Were you a kulak or other oppressive parasite life form? Don’t give it another thought - you are now a Russian, even if you are not a member of the Party, and – but of course – we are all Russians together. Da! And wheeeeeeeeeeee! So pick up a shovel or rifle and head for the front (which, helpfully, will shorten your journey by coming straight at you at high speed). Don’t vorry – be hapski!

The Left – still clinging to command on the Titanic-bridge of the Democratic Party – will now embrace the formerly lumpen-oppressor ‘males’ and the small-businessfolk and their lumpen-culture of Productivity and Family, even as the Correct elites whose ultimate conceptual objective is to eradicate them and all their pomps and all their works continue to double-down on the agenda that ran everything and everybody into the berg (and over the cliff).

Why, even Archie Bunker may be ‘rehabilitated’. He too may receive the type of leaden encomia  of the type most recently reserved for Correct and elite thinkers: Tireless Implementer of the Five-Year Oil Plan!
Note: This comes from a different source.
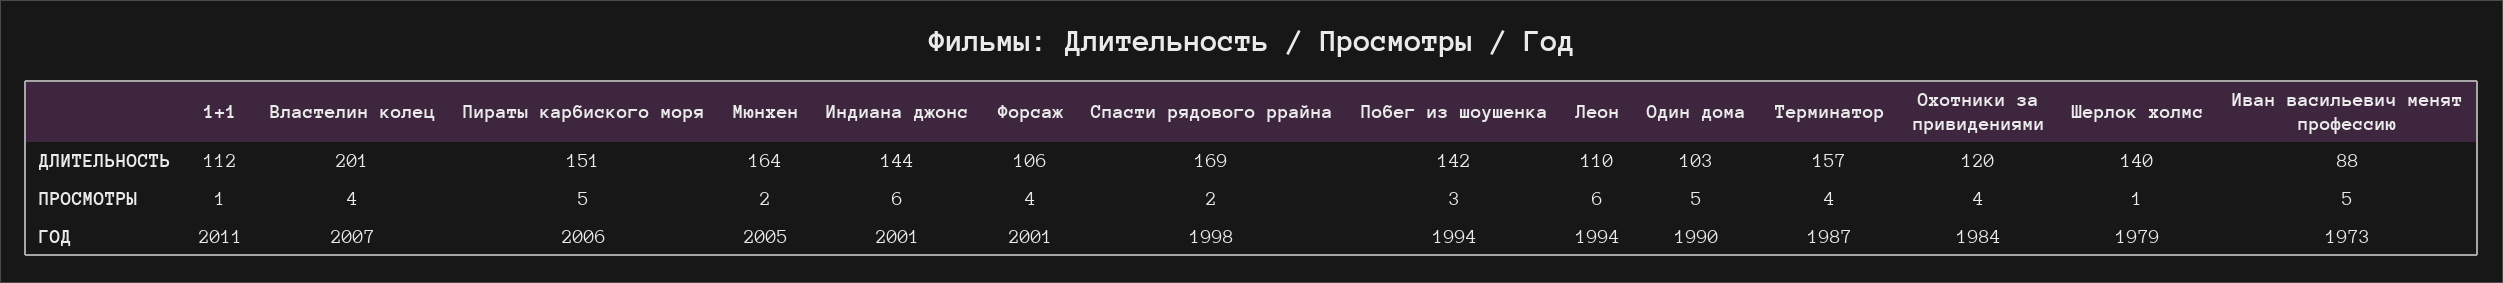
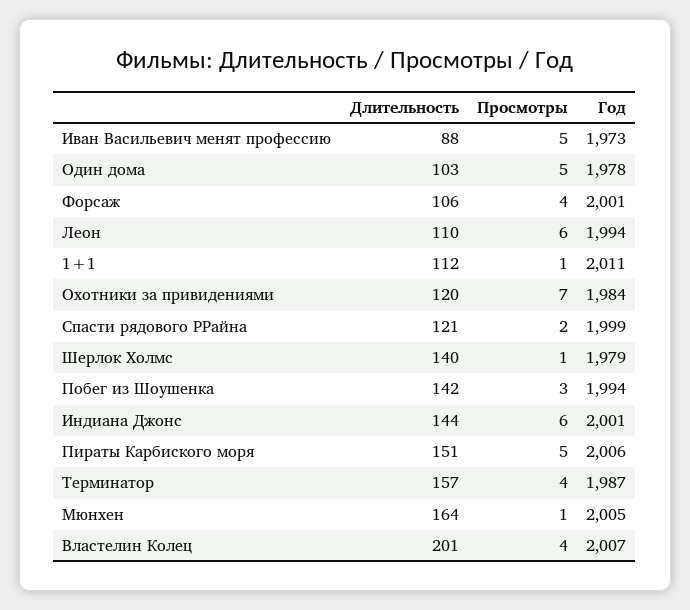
Спасти рядового ррайна, ДЛИТЕЛЬНОСТЬ: 169 -> 121
Мюнхен, ПРОСМОТРЫ: 2 -> 1
Охотники за привидениями, ПРОСМОТРЫ: 4 -> 7
Спасти рядового ррайна, ГОД: 1998 -> 1999
Один дома, ГОД: 1990 -> 1978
Stakhanovite Toiler for the Ten Year Solvency Plan! Courageous Dreamer of the Twenty-Year Impossible Dream Plan!

Obama has now had to lunch in the White House the neocon huffer-and-puffer Robert Kagan, who has feathered his nest richly by insisting that as long as the US has its military, it will never be out of business as hegemon or at least as world-class Macher and Player. And as Madeleine Albright said to the feckless Colin Powell – channeling, marvelously, Hitler himself: What’s the use of this great military if we aren’t going to use it?

Funny how the world-historical night moves.

It is on currents as powerful but lethally convoluted as this that this increasingly ‘almost-chosen’ People is adrift, bereft of compass or pole-star and, oy, fuel and even watertight integrity.

We do indeed have a rendezvous with a world-historical destiny now.

But perhaps it’s time to take stock of just what Citizenship means. It may be time for The People, as a feisty pitcher, to save the game lost by the elite ‘team’ that has been calling the shots for so long.